(Set of tasks)
a) Answer these questions from the PySpark JSON tutorial, one answer per line:
(i) Which method does the tutorial name for saving or writing a DataFrame to a JSON file?
(ii) Which two options appear under "Options while reading JSON file" in the table of contents?
(iii) What file path does the code example pass to spark.read.json?
b) Write out the passage of the PySpark JSON tutorial from "##PySpark Read JSON" up to and including "df.show(truncate=False)", copying it word for word.

(Extract to read)
#PySpark Read JSON file into DataFrame

**PySpark SQL provides read.json("path") to read a single line or multiline (multiple lines) JSON file into PySpark DataFrame and write.json("path") to save or write to JSON file, In this tutorial, you will learn how to read a single file, multiple files, all files from a directory into DataFrame and writing DataFrame back to JSON file using Python example.**

---


###Note: PySpark API out of the box supports to read JSON files and many more file formats into PySpark DataFrame.


---


**Table of contents:**

- PySpark Read JSON file into DataFrame

- Read JSON file from multiline

- Read multiple files at a time

- Read all files in a directory

- Read file with a user-specified schema

- Read file using PySpark SQL

- Options while reading JSON file
  - nullValues
  - dateFormat

- PySpark Write DataFrame to JSON file
  - Using options 
  - Saving Mode
  
  
---

##PySpark Read JSON file into DataFrame


**Using read.json("path") or read.format("json").load("path") you can read a JSON file into a PySpark DataFrame, these methods take a file path as an argument.**

**Unlike reading a CSV, By default JSON data source inferschema from an input file.**

In [0]:
# Read JSon file into dataframe

df = spark.read.json("dbfs:/FileStore/json_resources/zipcodes.json")
df.printSchema()
df.show(truncate=False)

(Input data)
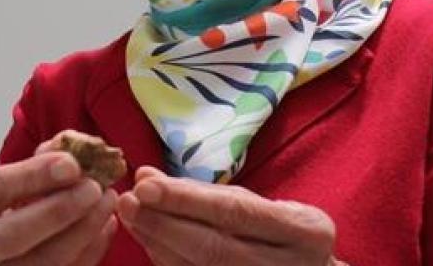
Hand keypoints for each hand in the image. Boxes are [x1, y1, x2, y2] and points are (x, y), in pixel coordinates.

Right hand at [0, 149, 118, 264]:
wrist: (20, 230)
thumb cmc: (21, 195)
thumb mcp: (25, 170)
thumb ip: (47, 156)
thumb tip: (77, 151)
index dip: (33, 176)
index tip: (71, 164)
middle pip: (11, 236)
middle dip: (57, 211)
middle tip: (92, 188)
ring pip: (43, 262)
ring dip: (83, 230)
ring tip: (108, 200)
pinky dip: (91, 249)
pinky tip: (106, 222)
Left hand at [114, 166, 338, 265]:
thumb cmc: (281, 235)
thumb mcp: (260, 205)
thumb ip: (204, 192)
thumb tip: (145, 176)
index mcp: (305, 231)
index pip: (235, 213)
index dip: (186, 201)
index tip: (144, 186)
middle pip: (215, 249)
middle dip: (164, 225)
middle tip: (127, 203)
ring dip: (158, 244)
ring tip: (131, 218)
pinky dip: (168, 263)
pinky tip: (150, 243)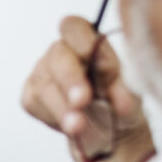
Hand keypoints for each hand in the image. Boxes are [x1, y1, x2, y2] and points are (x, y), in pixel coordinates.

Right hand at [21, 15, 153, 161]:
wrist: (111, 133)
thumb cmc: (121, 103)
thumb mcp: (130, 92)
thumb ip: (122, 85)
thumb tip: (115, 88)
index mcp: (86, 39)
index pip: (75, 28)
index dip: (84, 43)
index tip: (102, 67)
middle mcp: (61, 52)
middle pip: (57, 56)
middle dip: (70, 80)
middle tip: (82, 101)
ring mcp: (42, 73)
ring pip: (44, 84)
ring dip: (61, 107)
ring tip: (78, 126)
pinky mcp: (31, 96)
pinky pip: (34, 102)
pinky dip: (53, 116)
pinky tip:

==

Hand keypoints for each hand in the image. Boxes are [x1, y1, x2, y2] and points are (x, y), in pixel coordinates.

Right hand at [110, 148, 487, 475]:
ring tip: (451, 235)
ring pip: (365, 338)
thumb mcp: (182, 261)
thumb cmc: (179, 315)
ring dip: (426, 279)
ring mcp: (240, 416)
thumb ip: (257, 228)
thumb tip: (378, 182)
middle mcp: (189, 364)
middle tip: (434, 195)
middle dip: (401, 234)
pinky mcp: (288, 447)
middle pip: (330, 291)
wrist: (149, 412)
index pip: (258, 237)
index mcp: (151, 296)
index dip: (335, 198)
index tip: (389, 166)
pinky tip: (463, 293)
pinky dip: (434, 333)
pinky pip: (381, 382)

(Answers by task)
a)
(i) write.json("path")
(ii) nullValues and dateFormat
(iii) "dbfs:/FileStore/json_resources/zipcodes.json"

b)
##PySpark Read JSON file into DataFrame


**Using read.json("path") or read.format("json").load("path") you can read a JSON file into a PySpark DataFrame, these methods take a file path as an argument.**

**Unlike reading a CSV, By default JSON data source inferschema from an input file.**

In [0]:
# Read JSon file into dataframe

df = spark.read.json("dbfs:/FileStore/json_resources/zipcodes.json")
df.printSchema()
df.show(truncate=False)